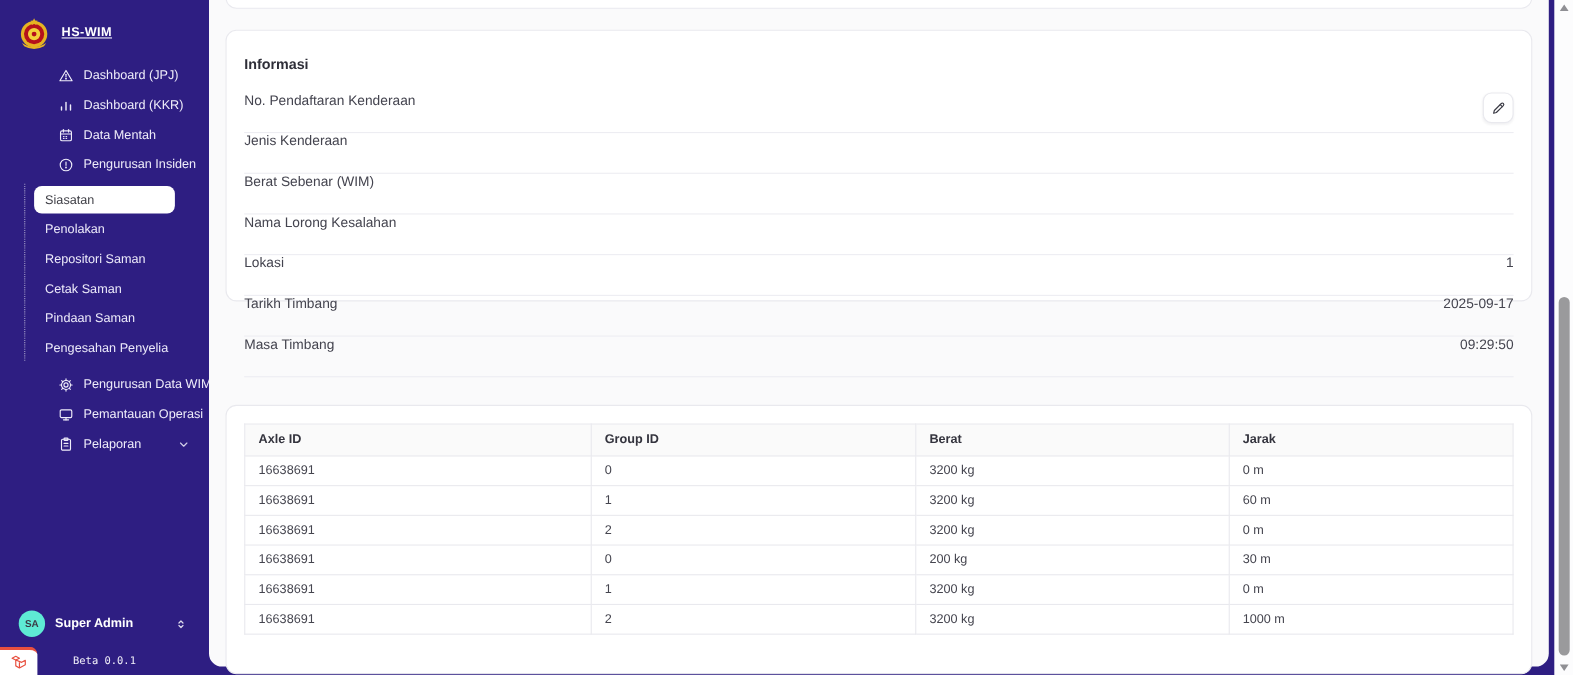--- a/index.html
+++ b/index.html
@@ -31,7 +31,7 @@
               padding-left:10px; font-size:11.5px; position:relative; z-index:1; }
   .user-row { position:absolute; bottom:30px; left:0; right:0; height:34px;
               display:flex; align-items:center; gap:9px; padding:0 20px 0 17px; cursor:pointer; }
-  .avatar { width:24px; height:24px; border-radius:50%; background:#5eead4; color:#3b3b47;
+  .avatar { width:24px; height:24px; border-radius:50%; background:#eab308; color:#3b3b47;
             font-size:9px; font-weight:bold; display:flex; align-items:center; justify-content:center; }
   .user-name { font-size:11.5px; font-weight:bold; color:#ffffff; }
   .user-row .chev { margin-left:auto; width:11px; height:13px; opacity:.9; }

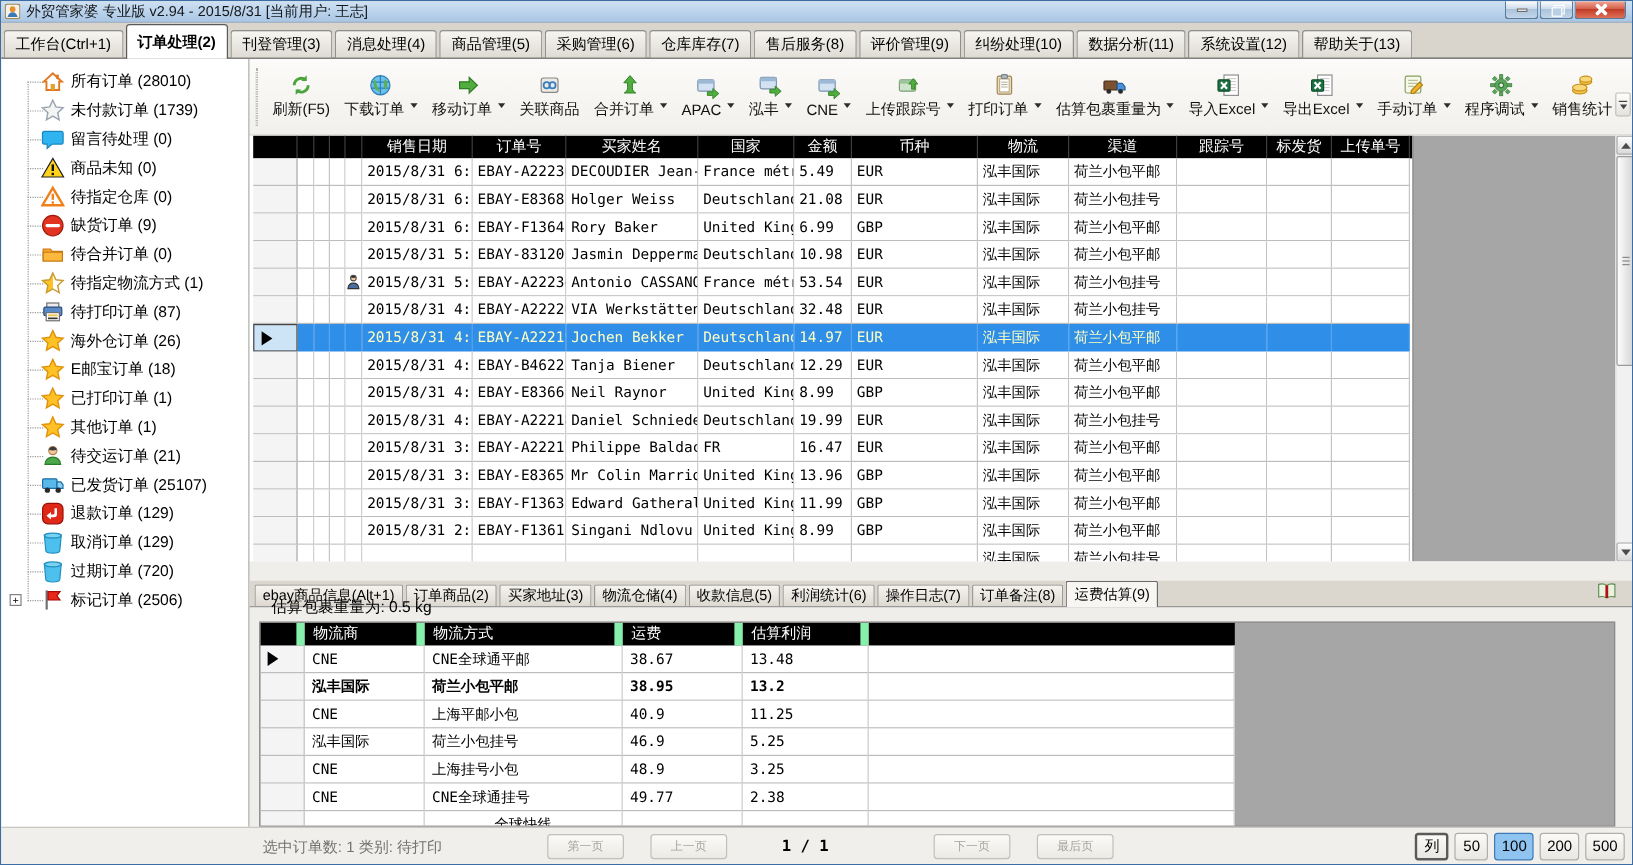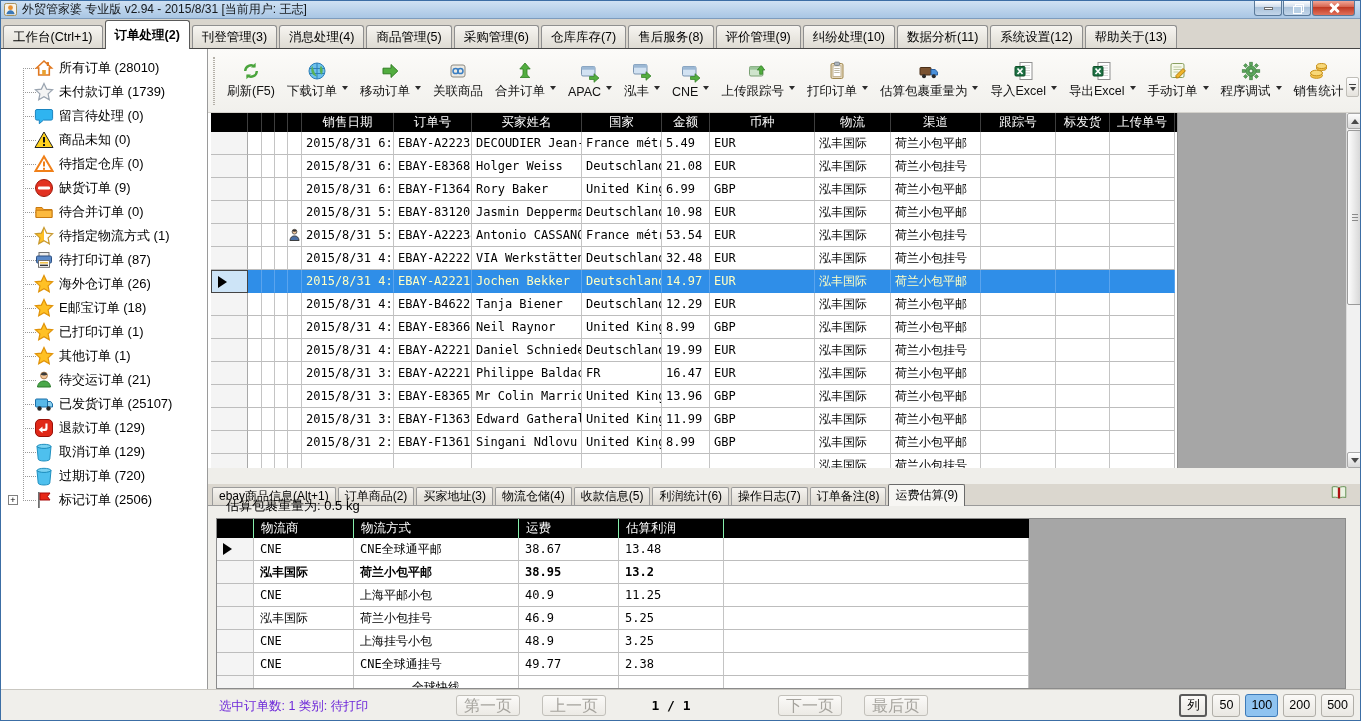--- a/index.html
+++ b/index.html
@@ -108,7 +108,7 @@
                   border:1px solid #8b8b8b; overflow:hidden; }
   .f-row { display:flex; height:23px; width:812px; }
   .f-row.header { height:19px; background:#000; }
-  .fh-cell { color:#fff; font-size:12.5px; line-height:18px; padding-left:7px; border-right:1px solid #86efac;
+  .fh-cell { color:#fff; font-size:12.5px; line-height:18px; padding-left:7px; border-right:7px solid #86efac;
              flex:0 0 auto; overflow:hidden; white-space:nowrap; }
   .fb-cell { font-family:"DejaVu Sans Mono", monospace; font-size:12px; color:#000; line-height:22px; background:#fff;
              border-right:1px solid #c4c4c4; border-bottom:1px solid #bdbdbd; padding-left:6px;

.....

Work to complete
Transcribe the lines above between the line holding "left:0; right:0; height:34px;" and the line holding "font-size:9px; font-weight:bold; display:flex;", inclusive, exactly as they stand and with nothing added.

Written response
   .user-row { position:absolute; bottom:30px; left:0; right:0; height:34px;
               display:flex; align-items:center; gap:9px; padding:0 20px 0 17px; cursor:pointer; }
-  .avatar { width:24px; height:24px; border-radius:50%; background:#5eead4; color:#3b3b47;
+  .avatar { width:24px; height:24px; border-radius:50%; background:#eab308; color:#3b3b47;
             font-size:9px; font-weight:bold; display:flex; align-items:center; justify-content:center; }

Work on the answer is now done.